Well, where we were at this conference reception was in their special exhibits gallery, and there was a temporary exhibit there of impressionistic masters from the Walters Art Museum in Baltimore. And I figured what could be better than impressionist masters to test out Google’s photo recognition capability, right? So, I pull up the app on my phone, I point it at a painting, and boom! Monet, right? It’s got it. It’s perfect! It was instant! You know, I just pointed the camera on the app at the painting. It immediately identified it, right? And I went down the line: Monet, Manet, Degas, Seurat, right? It was all immediate! It was astonishing how well it worked.

So, of course, this being a museum technology conference, I had a crowd of people around me watching this at work, and everybody was very excited to see how good it was, and how fast it was. It didn’t just pop up with the name of the painting, it gave me a link to the Wikipedia page on it, and I could see all the other images that Google had of it. It was a pretty nice tool. But, of course, this attracted the attention of the docents, and by docents I mean 18-year-old art history students at the University of Texas. And there were three of them, and they were over in the corner of the gallery, looking at us and talking to each other. I was kind of watching them out of the corner of my eye. And then one of them separated herself from the other two, came over, and said to me, “Excuse me, sir. I’m sorry, but no photographs.” And I looked at her and I said, “That’s okay. I’m not taking photographs. I’m digitally scanning these works of art for image recognition purposes.”

And she looked at me and she said, “Well, okay then!” And she went back to her friends, and we continued down the line, digitally scanning works of art for image recognition purposes, marveling at what a good job Google did recognizing these images. But at the same time, I’m watching them out of the corner of my eye, and I see them talking. Then she comes back to me 30 seconds later, and she says, “Excuse me, sir, but I talked this over with my friends, and they think that’s the same thing as taking a picture.” [Laughing]

I said, “No! No, it’s not, because if I were taking a picture, I’d have the picture here on my phone, but instead I’m sending the image to Google so Google can tell me what it is — and look, Google already has a thousand of these!”

At which point she said, “Okay. Well, I don’t know. I just don’t know if this is taking a picture or not taking a picture, and I’m just worried that it’s going to violate our agreement with the Walters Art Museum, where people aren’t allowed to take photographs.”

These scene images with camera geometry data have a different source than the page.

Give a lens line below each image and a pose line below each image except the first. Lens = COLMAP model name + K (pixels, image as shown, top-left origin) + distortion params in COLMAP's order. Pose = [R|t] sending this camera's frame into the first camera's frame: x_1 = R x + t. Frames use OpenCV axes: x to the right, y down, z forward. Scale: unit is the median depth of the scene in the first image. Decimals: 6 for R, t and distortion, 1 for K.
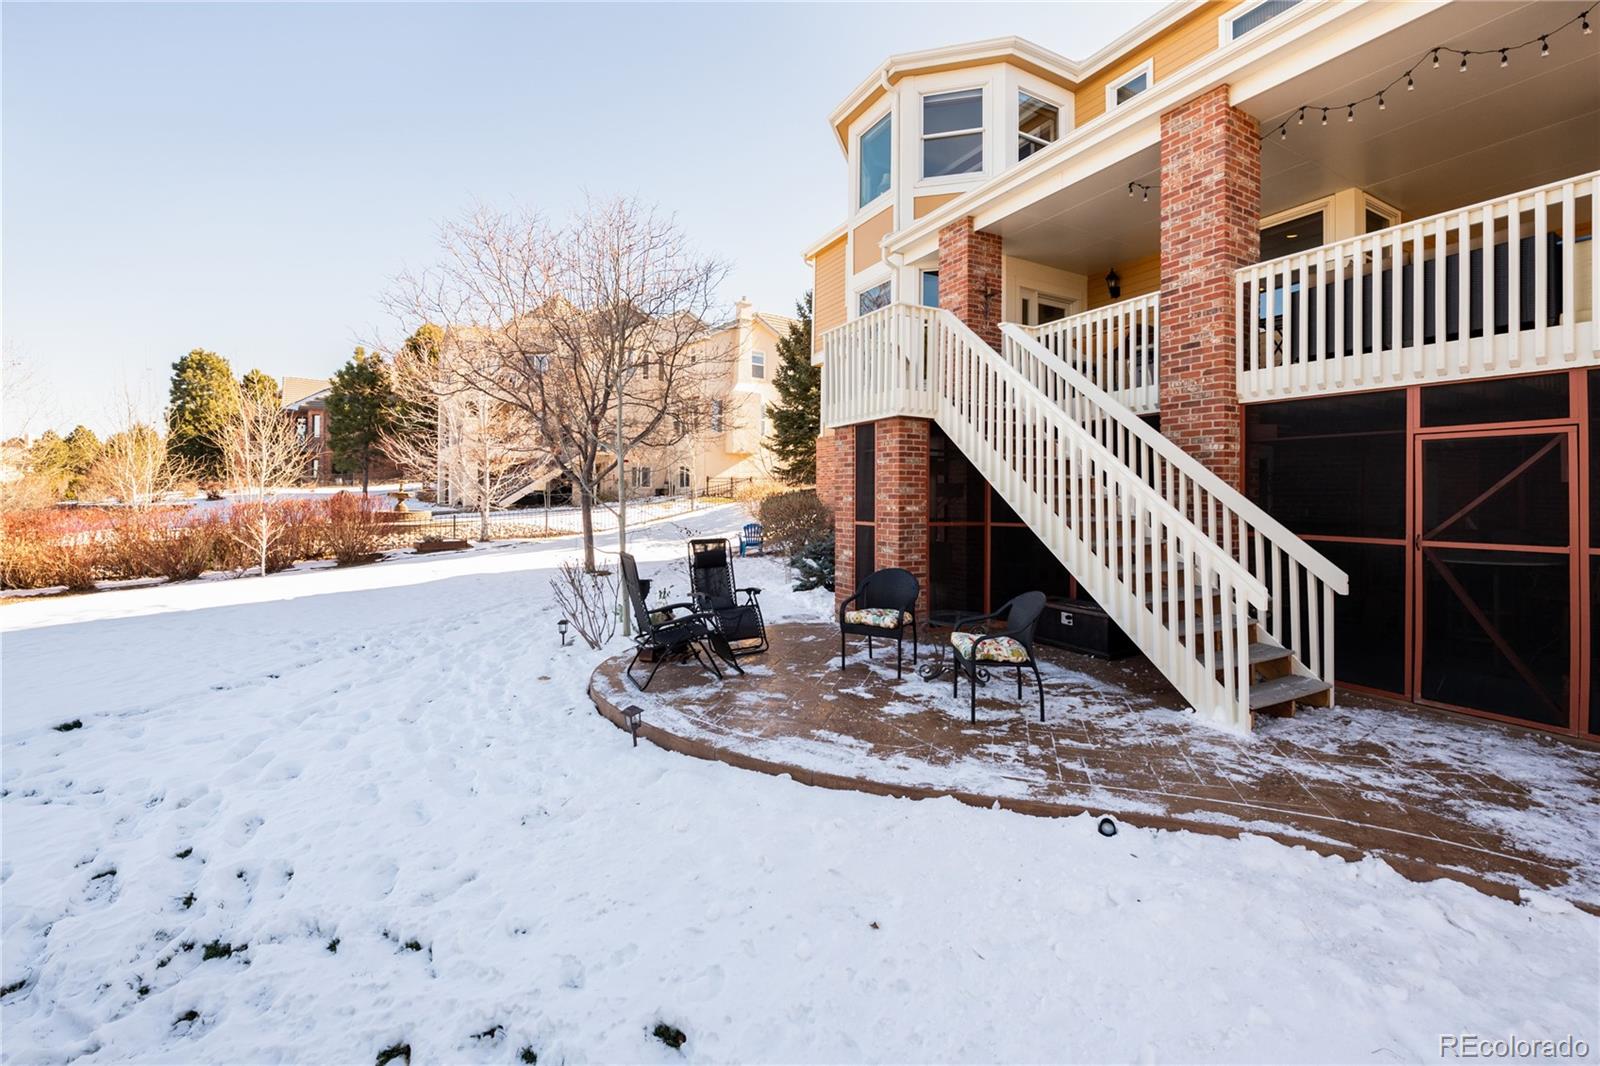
lens RADIAL K [[655.0, 0, 800.8], [0, 655.0, 493.9], [0, 0, 1]] dist [-0.003369, -0.000030]
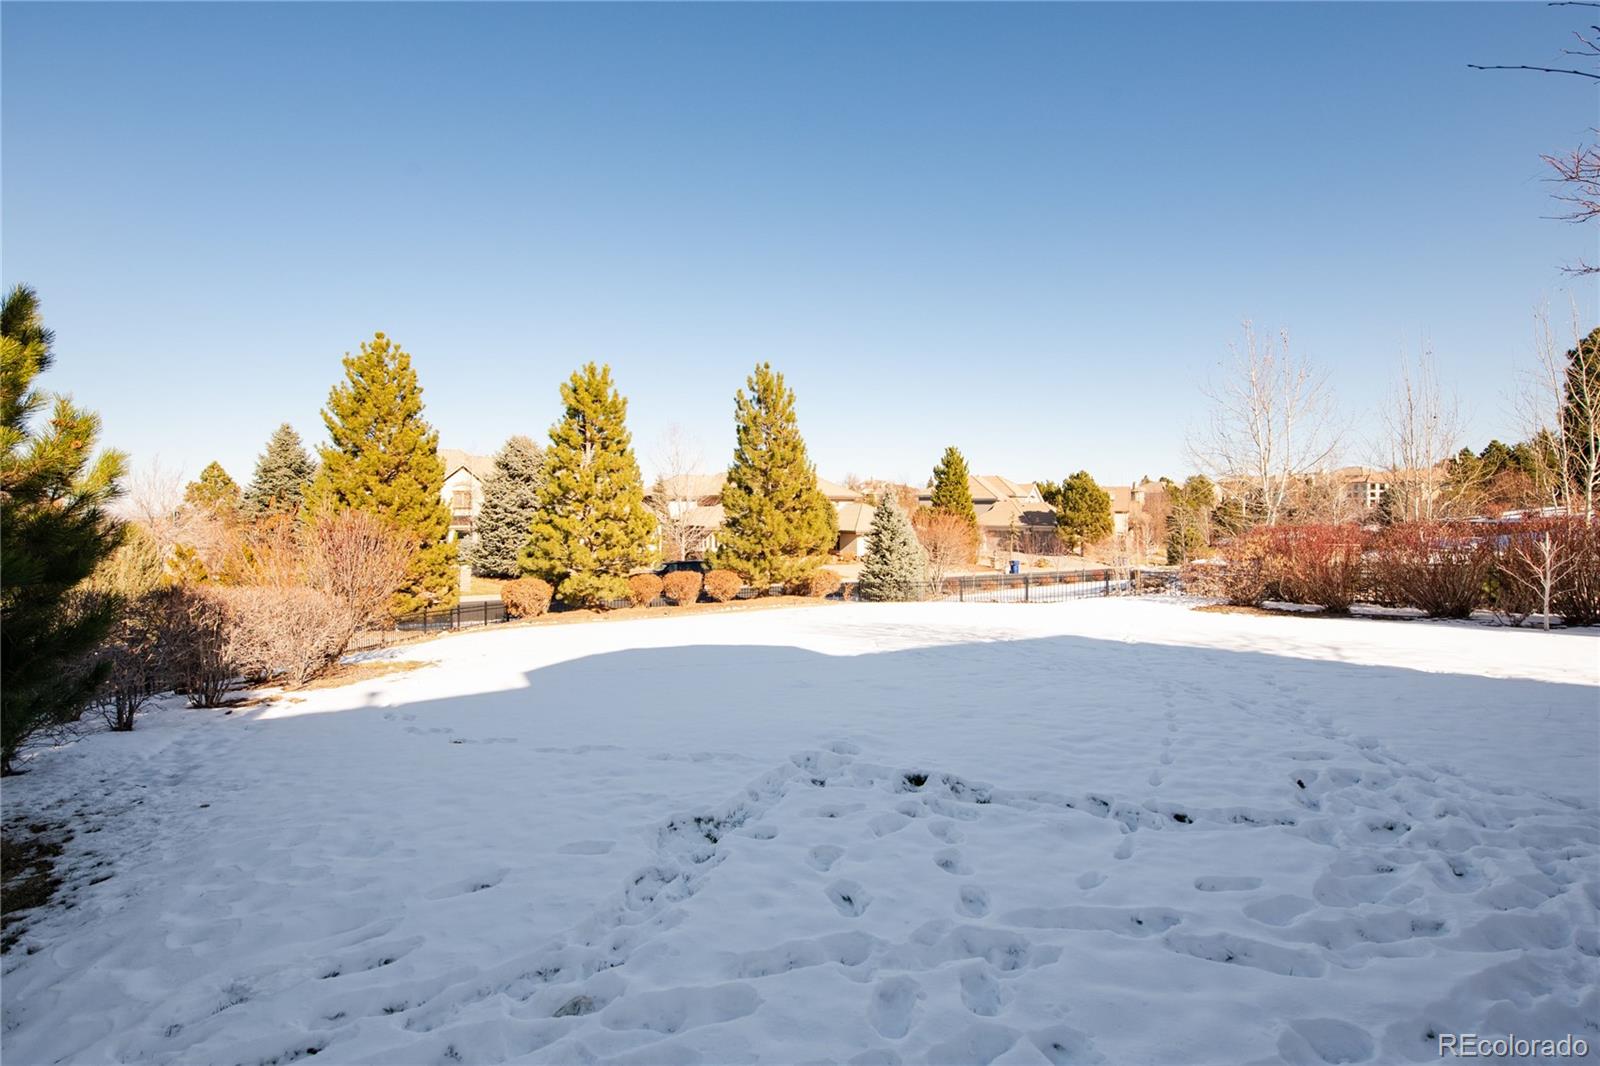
lens RADIAL K [[685.2, 0, 803.9], [0, 685.2, 519.7], [0, 0, 1]] dist [-0.001950, 0.001445]
pose [[-0.073639, 0.006971, -0.997261, -0.292524], [0.004755, 0.999967, 0.006639, 0.025719], [0.997274, -0.004253, -0.073670, 1.053089]]
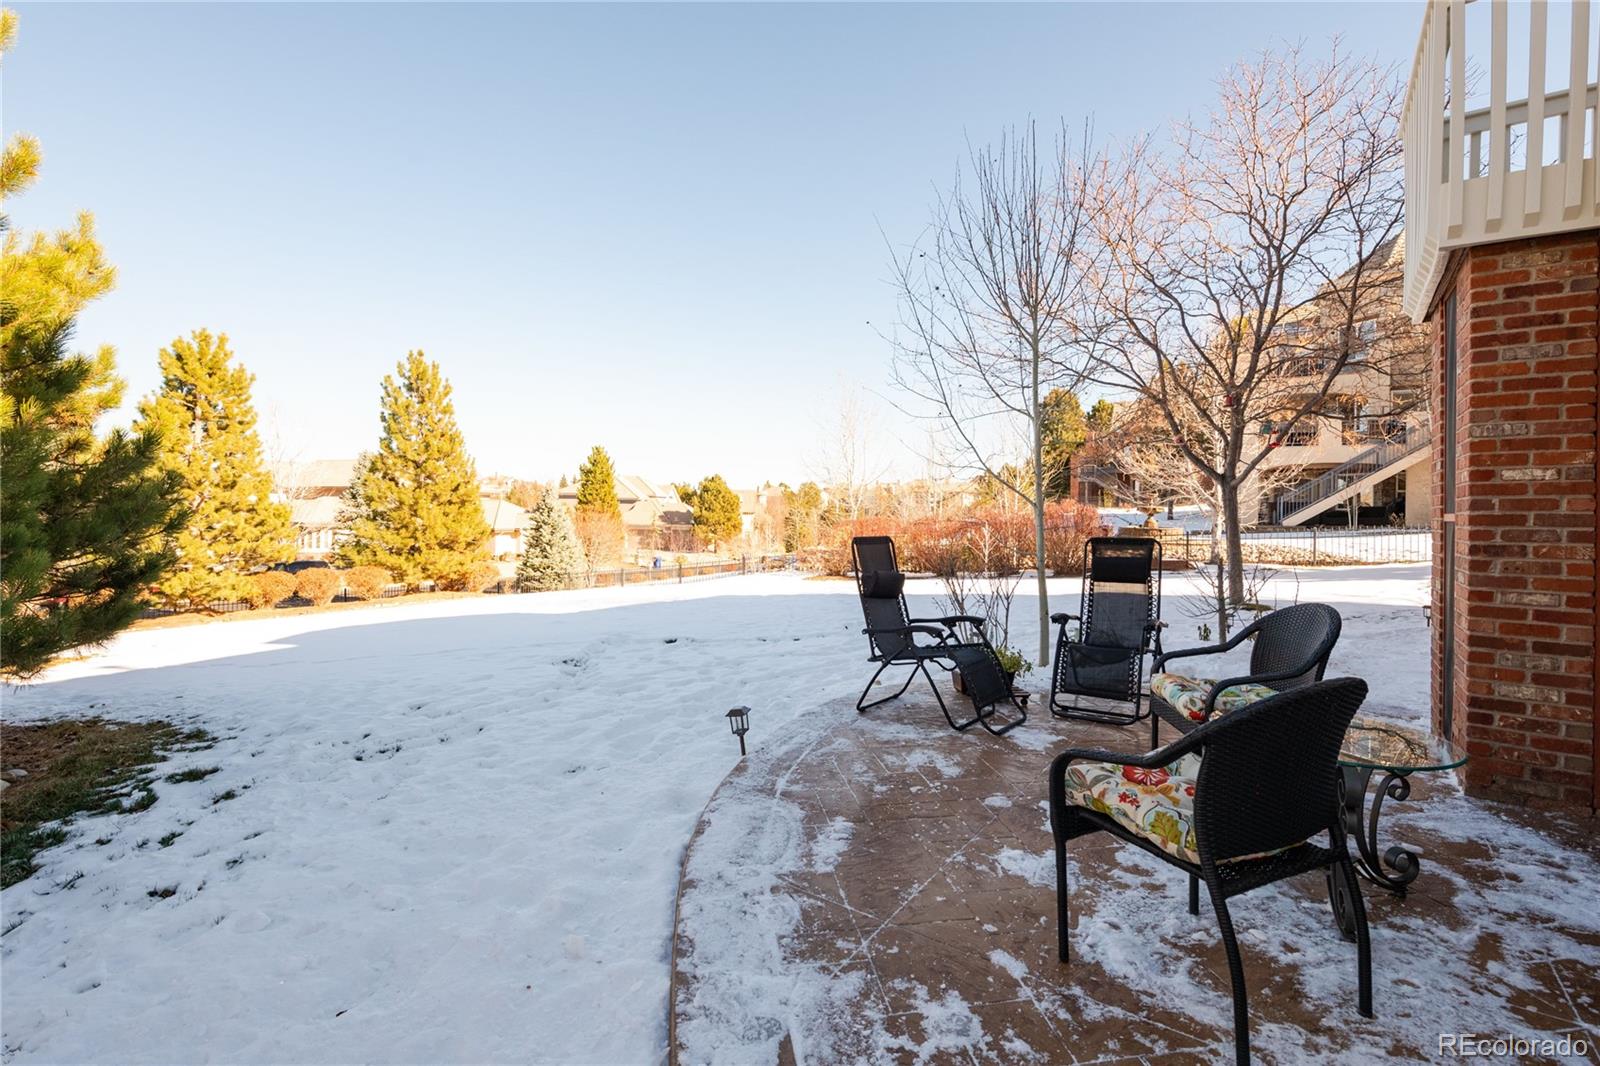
lens RADIAL K [[723.3, 0, 794.8], [0, 723.3, 516.1], [0, 0, 1]] dist [-0.001426, -0.000285]
pose [[0.415160, 0.001456, -0.909747, 0.583853], [-0.005527, 0.999984, -0.000922, 0.076725], [0.909732, 0.005411, 0.415161, 0.645895]]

I said, “You know, that’s a good question. I have absolutely no idea, but I tell you what, I know who can tell you.” I pointed across the room to a crowd of people, and I said, “You see over there? That guy? His name is Jim Masa, and he’s the CIO from the Walters Art Museum. Why don’t you go ask him?” At which point, the poor young lady threw up her hands and walked away.

And we had proven our point, right? The technology worked fine, so I stopped scanning things, but, astonishing, nobody would have blinked twice if I had been scanning a QR code next to the painting. Nobody would have blinked if I had been typing in the name of the painting, which was right next to the painting, and pulling up a picture. It was just that I was using the technology to identify the painting from the picture that caused people to blink.

And, you know, that wraps up our entire history of technology in museums, and it leads back to this broader point about not being able to… the technology changes so much faster than society does, and how do we keep our norms, our ethics, our laws, our legal practices moving along with our technology and how hard that is. But it speaks again to the value of technology and museums for effecting change in the world, for building broader communities online, in person, building empathy, emphasizing our shared humanity. My argument always has been that the more we can do to do broader outreach, to get museums to present their information to our broader community, the better off we’re going to be in general.

And I think that’s a good place to stop.